I work in market research and OSRS GP Qualtrics is a industry pillar. If you don't feel comfortable with Qualtrics I understand but my experience let's me think it's alright. So let's say I answered this poll 100% frankly, who'd you envision gets that data? After GDPR I have felt so pressured with every single site ever to track and monitor me it's disgusting, and even disgusting that it was happening before without my knowledge. Taking a look at the survey link and the fundamental disclosures in the bottom of the webpage it does not appear the Jagex is using a third party fielding company so if the only men and women who would have direct access to your information would be the survey developers who will pull exports out of the database to distribute internally. EU also includes some fairly strong data privacy legislation that (at least my US based firm which frequently interacts with Qualtrics links) are followed pretty strictly from the survey developers and information hosting websites.
After running through the survey Jagex definitely is apparently running solo on this one. No third party firm would allow participants directly enter in their own contact info (because it would mean they would lose your business to their customer [not a nefarious thing]) and the only area I found kinda strange was the phone number request in the end. I would have substituted that with a check box for recontacting and pipe-in the email that you could optionally have set in earlier for affirmation. I think you are fine answering this survey when you have privacy issues because essentially all information is unknown and it's using an industry-standard system of Qualtrics. Jagex probably does not have market research ISO certificates but this is a fast annual survey so they wouldn't have to have any.
It is my hope that this feedback encourages the team to make surveys more concentrated to the audience who knowingly take part in the content they are polling, or use them as an advisory tool rather than a judgment. It'd be interesting if they reveal some of the outcomes of the survey. I answered the opposite, that polling is in the crux of OSRS and they need to stick with it. For clarity, I answered that polling is in the core of OSRS. The survey system enables the whole playerbase to open freeform discussion on the proposed changes/additions created to Runescape itself and it's absolutely a great way to gather feedback and people opinion on something. With that said, I really don't believe the current format meets the best interests of Runescape.
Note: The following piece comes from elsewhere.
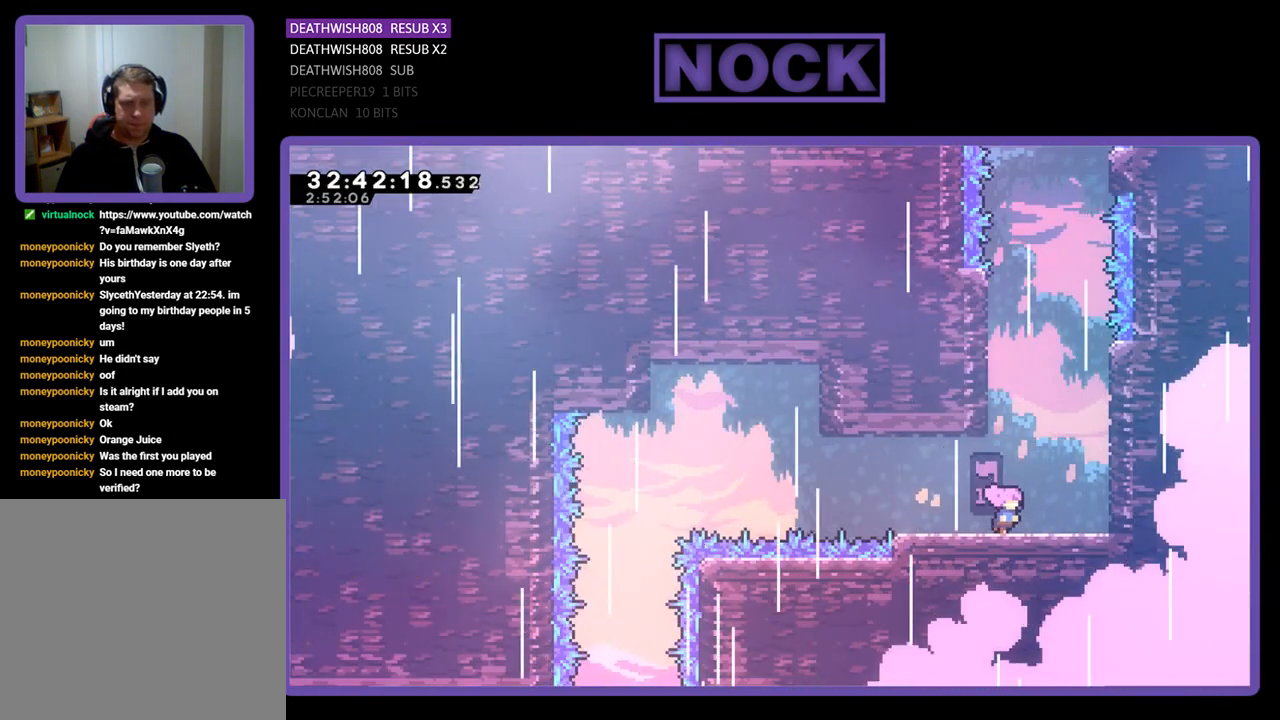
{"buttons": ["R2", "DPAD_UP", "DPAD_LEFT"], "left_stick": "center", "events": [[33, "CROSS", "down"], [67, "DPAD_UP", "down"], [233, "DPAD_RIGHT", "up"], [467, "DPAD_LEFT", "down"], [500, "CROSS", "up"]]}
I don't believe that the participant base is good at determining which material, based on objective merit, is good for integrity and the overall health of Runescape long term. According to polling, the community enjoyed 6hr NMZ but it was important to remove despite that, which Jagex did. Players do not vote for any changes that make things tougher for them but over time that becomes a negative as content becomes simpler and achievements are diluted, these are very minor but readily add up.
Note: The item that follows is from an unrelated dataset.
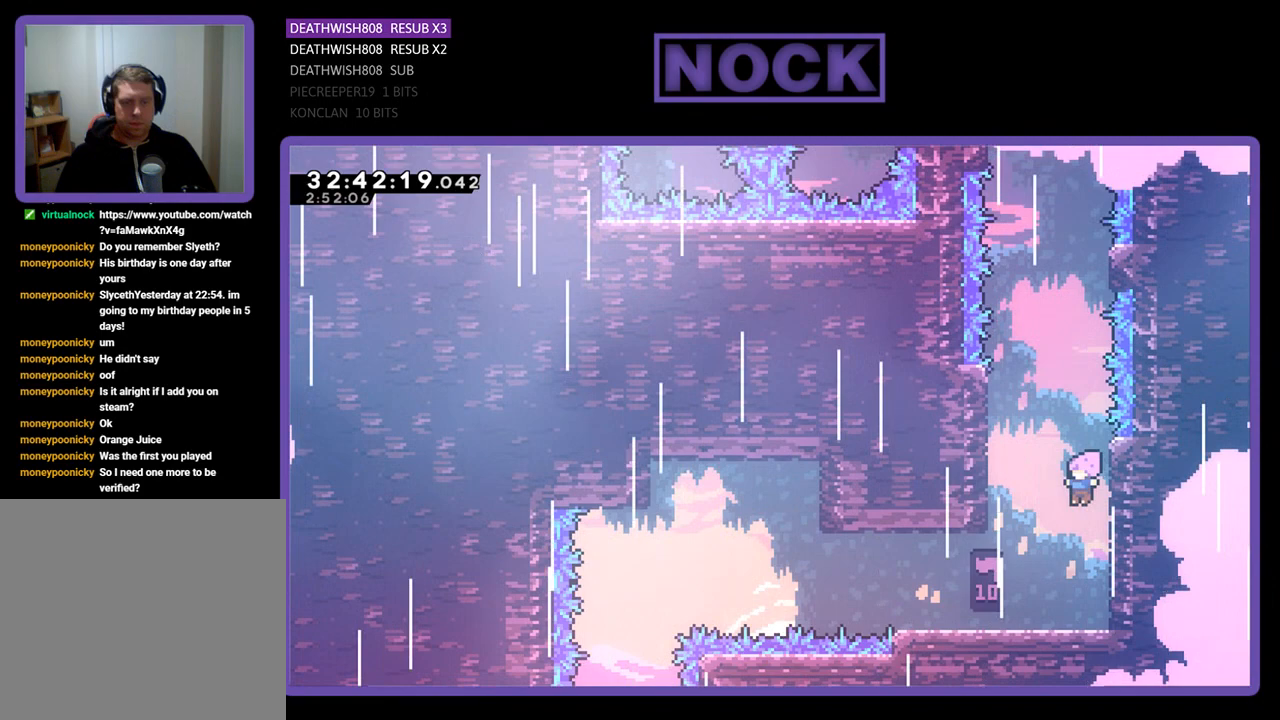
{"buttons": ["R2", "DPAD_UP", "DPAD_RIGHT"], "left_stick": "center", "events": [[67, "CROSS", "down"], [100, "DPAD_UP", "up"], [233, "CROSS", "up"], [367, "DPAD_LEFT", "up"], [367, "DPAD_UP", "down"], [467, "DPAD_RIGHT", "down"]]}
Another illustration is PK and PvP related adjustments that are voted against. People even voted against letting pures wear chaps. The only impact of the to accounts would have been to slightly increase the demand and therefore improve profits from hint scrolls. This isn't an example of polling meeting with the interests of Runescape, it's only a meme of not enjoying pures. If we only see updates that suit the same 75 percent of individuals every time the remaining 25 percent become increasingly marginalised, which isn't a good balance when people 75/25 are apparently so often the very same people.
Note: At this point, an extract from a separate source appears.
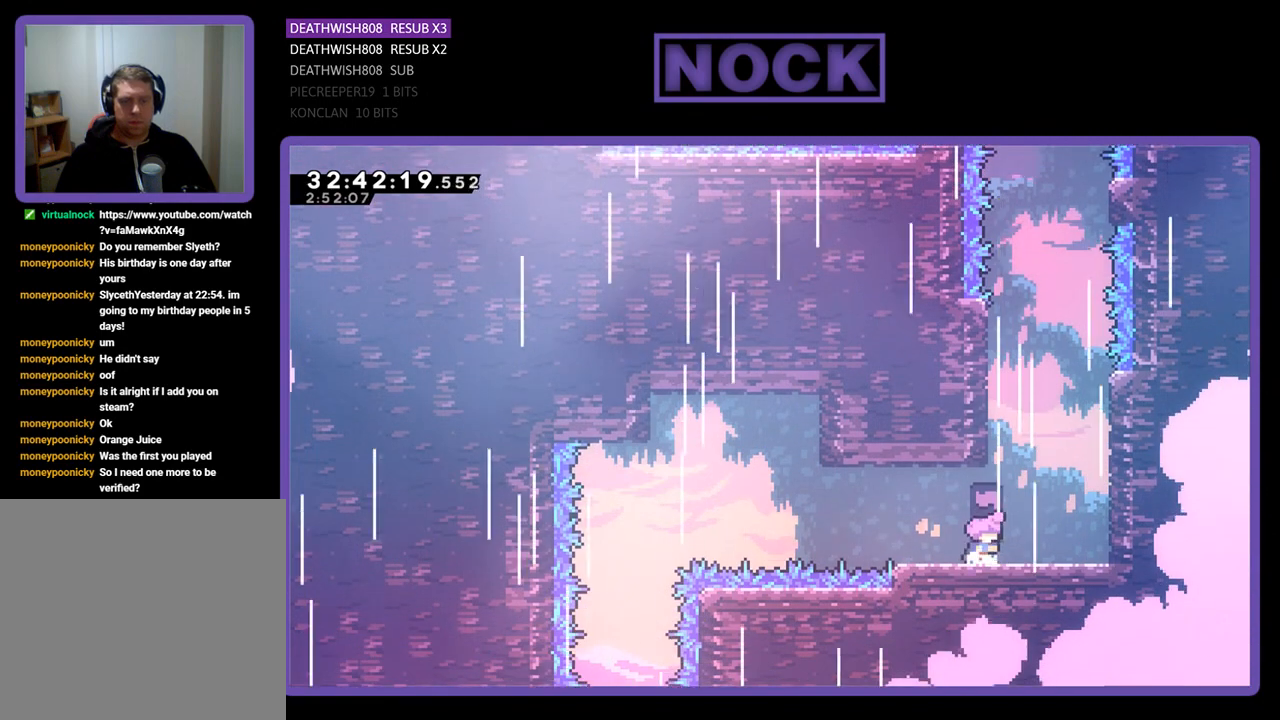
{"buttons": ["CROSS", "R2", "DPAD_UP"], "left_stick": "center", "events": [[67, "DPAD_UP", "up"], [133, "DPAD_UP", "down"], [233, "DPAD_RIGHT", "up"], [267, "CROSS", "down"], [300, "DPAD_RIGHT", "down"], [467, "DPAD_RIGHT", "up"]]}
I mean thats how voting buy rs 3 gold works irl. Not everyone is going to make sound decisions while voting, or make the"right" choice. If literally everyone left the most educated, most informed voting choices. The United States wouldn't have. Nothing more, real world example of unemployment. Our voting system isn't ideal, but we all have to ensure we do not wind up pushed RS3 players down. Our throats. There are definitely improves that could be made that do not undermine it though (which aren't being achieved or tried ).